Exercise brief ->
Down to the last line, write out the entries below exactly and omit all pictures.

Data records

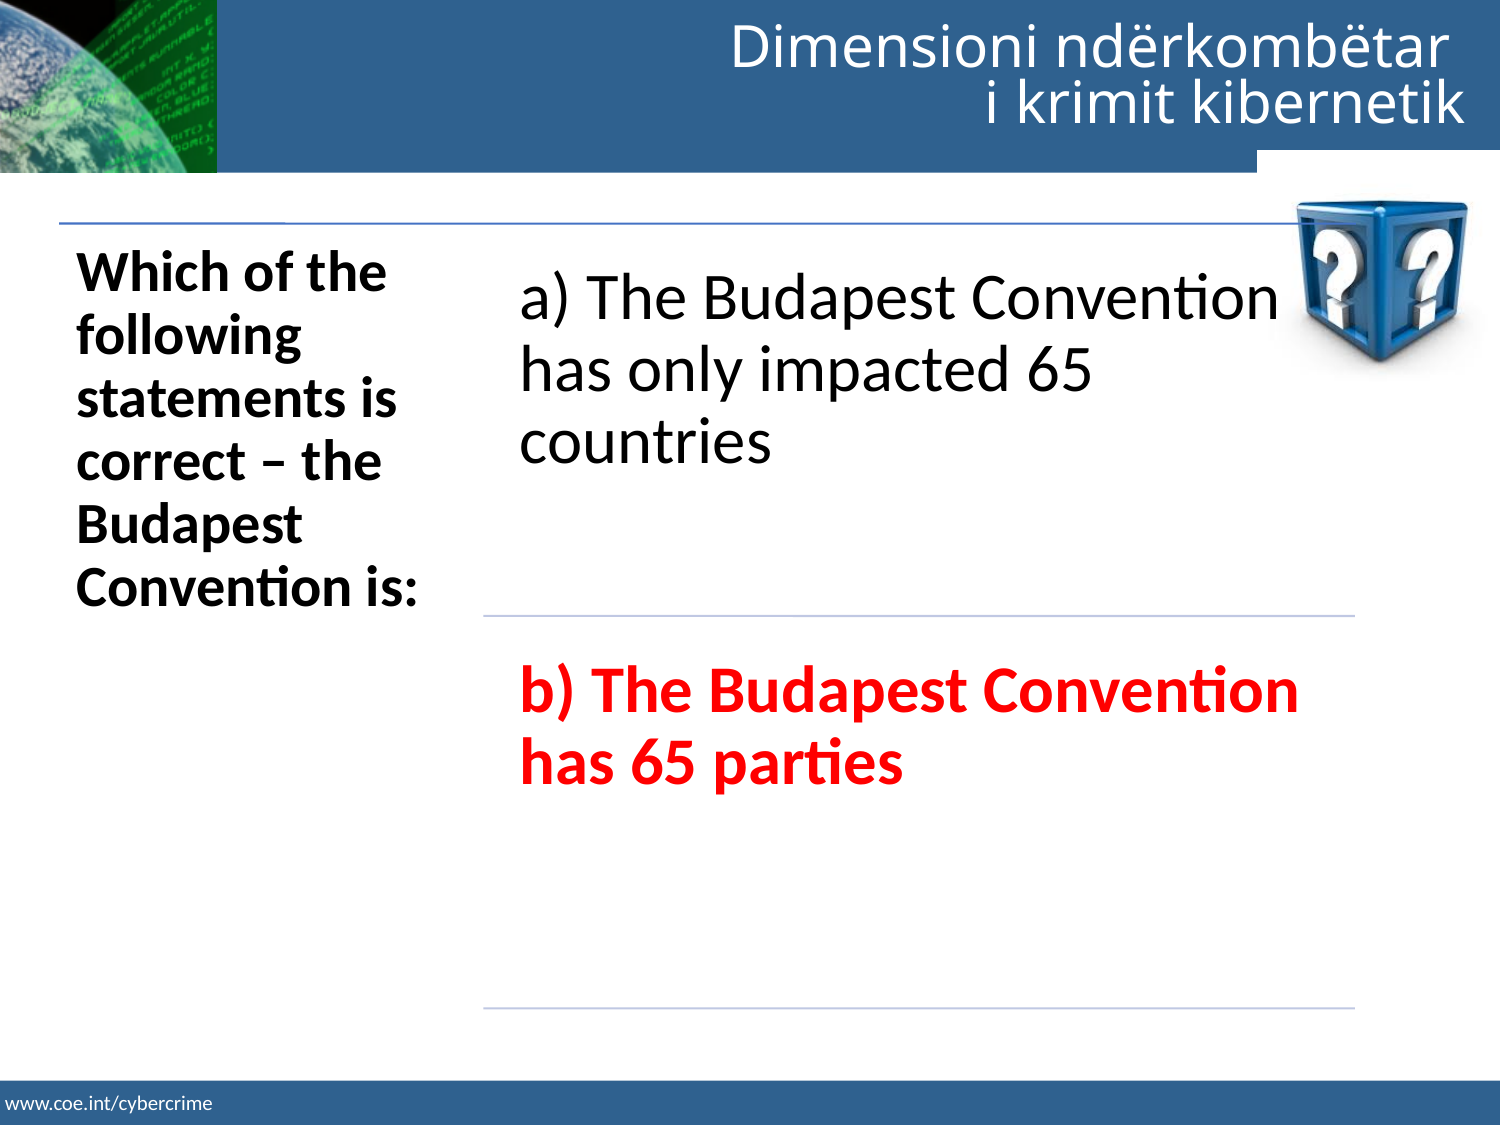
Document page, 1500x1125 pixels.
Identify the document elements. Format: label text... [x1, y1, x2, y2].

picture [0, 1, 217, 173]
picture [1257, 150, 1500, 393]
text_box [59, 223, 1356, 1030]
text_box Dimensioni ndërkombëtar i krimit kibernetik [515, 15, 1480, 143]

Expected answer ->
Document page, 1500x1125 pixels.
Identify the document elements. Format: label text... [x1, y1, x2, y2].

picture [0, 1, 217, 173]
picture [1257, 150, 1500, 393]
text_box [59, 223, 1356, 1030]
text_box Dimensioni ndërkombëtar i krimit kibernetik [515, 15, 1480, 143]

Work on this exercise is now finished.